I decided I needed to get some help and hired one of the agencies that has men that help with the tub showers and stuff like that so I will have tomorrow to go out and run errands and do some things I need to, plus get away from the house for a little while.

 

Tina, I really appreciate your remarks, :cloud9: but it is not easy taking care of George at home. He is a big man and I have really worked hard this last week. He seems glad to be home though and that makes it worthwhile, but it is not a task that you can do yourself. You will need to have someone to help you. We didn't have anyone over the past weekend and that is how I decided that I will NEED help. The agencies charge somewhere between 14.75 and 15.50 an hour here but it will be worth it. I have found that the "insurance provided home health care" is ok, but the aides don't do shower baths and the therapists have only been here for their evaluations so I don't know what kind of therapy we will be getting. Insurance ONLY allowed for 4 nurse visits total!!!!! and they only certify week by week, so that is stressfull because you don't know if you will get insurance paid care next week????? :juggle: I have only worked parttime the past two weeks but I have to go back full time on Monday, need the paycheck!
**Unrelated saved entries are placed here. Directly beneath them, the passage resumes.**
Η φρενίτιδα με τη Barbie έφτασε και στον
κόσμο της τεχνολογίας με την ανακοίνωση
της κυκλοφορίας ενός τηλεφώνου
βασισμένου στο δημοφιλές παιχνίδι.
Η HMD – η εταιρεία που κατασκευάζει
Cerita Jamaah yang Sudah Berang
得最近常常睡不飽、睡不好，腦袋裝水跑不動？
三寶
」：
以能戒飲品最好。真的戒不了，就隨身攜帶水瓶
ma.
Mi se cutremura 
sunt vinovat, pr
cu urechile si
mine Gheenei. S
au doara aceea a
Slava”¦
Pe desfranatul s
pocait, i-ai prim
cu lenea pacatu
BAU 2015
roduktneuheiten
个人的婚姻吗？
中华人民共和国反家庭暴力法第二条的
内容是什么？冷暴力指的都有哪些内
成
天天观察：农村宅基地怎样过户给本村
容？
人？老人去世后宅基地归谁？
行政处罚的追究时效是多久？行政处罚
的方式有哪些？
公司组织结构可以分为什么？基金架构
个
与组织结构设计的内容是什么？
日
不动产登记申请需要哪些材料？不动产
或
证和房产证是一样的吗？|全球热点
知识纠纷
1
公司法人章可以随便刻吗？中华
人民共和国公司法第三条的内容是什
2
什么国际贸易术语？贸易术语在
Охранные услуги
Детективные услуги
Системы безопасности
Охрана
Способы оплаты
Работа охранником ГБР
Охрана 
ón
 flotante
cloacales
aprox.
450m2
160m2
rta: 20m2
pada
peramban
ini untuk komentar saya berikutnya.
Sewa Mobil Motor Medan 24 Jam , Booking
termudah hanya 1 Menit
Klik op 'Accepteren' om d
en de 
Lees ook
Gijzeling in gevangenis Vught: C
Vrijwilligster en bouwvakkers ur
I have my office at home so I can be here but I am on the phone most of the day since I am in Customer Service so I can't just come and go at a moments notice.

 

I hope you all had a Happy Thanksgiving. I am thankful for so much!! George sleeps a lot but that is okay hopefully it will help his brain heal. He had a really bad stroke. He can talk some but not a whole lot and I deal with "incontinence" so he really requires 24/7 care. I know that is hard for him since he was completely independant before the stroke. STrokes really are devastating arent' they?

My prayers for you and your loved ones.